FFF: Fixing Flawed Foundations in Contrastive Pre-training Results in Very Strong Vision-Language Models

By Adrian Bulat Samsung AI Center - Cambridge
By Yassine Ouali Samsung AI Center - Cambridge
By Georgios Tzimiropoulos Samsung AI Center - Cambridge

The Conference on Computer Vision and Pattern Recognition (CVPR) is an annual conference on computer vision and pattern recognition, which is regarded as one of the most important conferences in its field.

And CVPR considers a wide range of topics such as object recognition, image segmentation, motion estimation, 3D reconstruction, and deep learning related to computer vision and pattern recognition.

In this blog series, we are introducing some of our research papers at CVPR 2024 and here is a list of them.

#1. Multiscale Vision Transformers Meet Bipartite Matching for Efficient Single-Stage Action Localization (Samsung AI Center - Cambridge)

#2. FFF: Fixing Flawed Foundations in Contrastive Pre-training Results in Very Strong Vision-Language Models (Samsung AI Center - Cambridge)

#3. MR-VNet: Media Restoration Using Volterra Networks (Samsung R&D Institute India-Bangalore)


Large-scale contrastive image-text pre-training remains the prevalent method for training Vision-Language Models (VLMs) [1,2]. A key aspect behind the success of such approaches is the availability of vast amounts of web-collected data consisting of image-caption pairs, whereby the text associated with the images is often extracted from their corresponding HTML tags.

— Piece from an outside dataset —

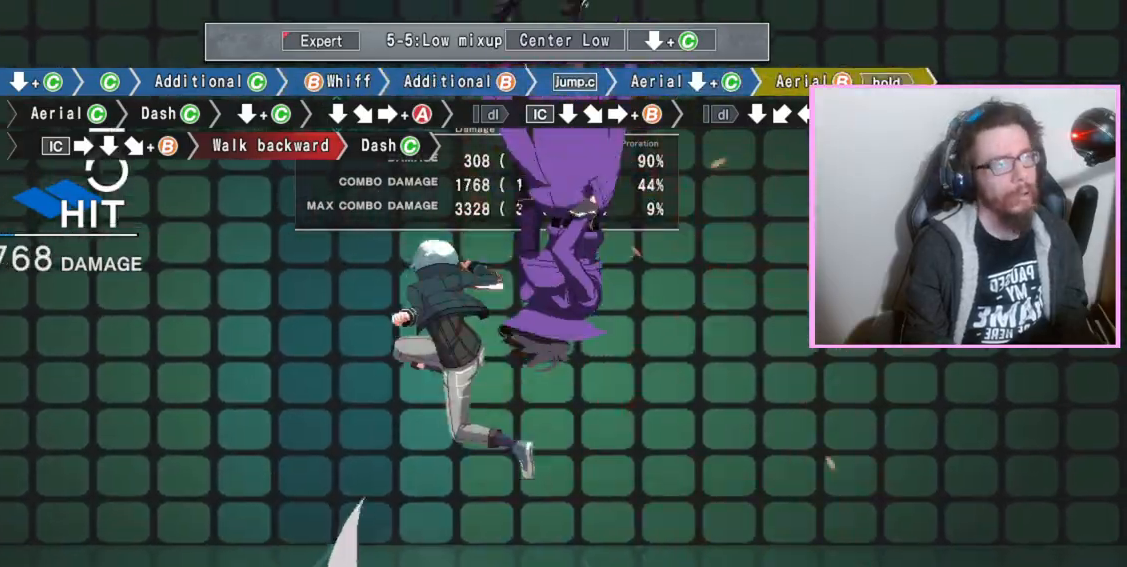
{"buttons": ["B"], "events": [[183, "C", "down"], [317, "C", "up"]]}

Despite its scalability, these raw captions are frequently of low quality, impeding the training of VLMs and hindering their performance. Additionally, the VLMs are typically trained using very large batches, with the objective of maximising the similarity between each image and its associated collected caption, while simultaneously minimising the similarities with the rest of the samples from the batch. However, this one-to-one relationship assumption is generally incorrect, as it is likely that captions associated with other images can also correctly describe the current image. Intuitively, there are both many ways of describing a given image while also being likely that some images share semantic similarities. As such, spurious false negative pairs occur and they can make the training noisy and less efficient.

In this blog post, we present a new promising solution introduced in our paper, published at the Conference on Computer Vision and Pattern Recognition (CVPR), where we tackle these two problems with two simple, yet powerful, algorithms that constitute the proposed FFF (Fixing Flawed Foundations) method. The first algorithm uses text-image, image-image, and text-text similarities to eliminate incorrectly assigned negatives and mine new true positives on-the-fly. The second algorithm employs batch text augmentation for training with multiple pseudo-captions per image within the same batch instead of the noisy raw captions. Both solutions generate multiple new positives for each training image. This effectively corrects the assumption of one-to-one correspondence, used in prior work, to one that allows many-to-many correspondences. To address the latter, we propose to adopt a sigmoid loss based loss [2] for training the model.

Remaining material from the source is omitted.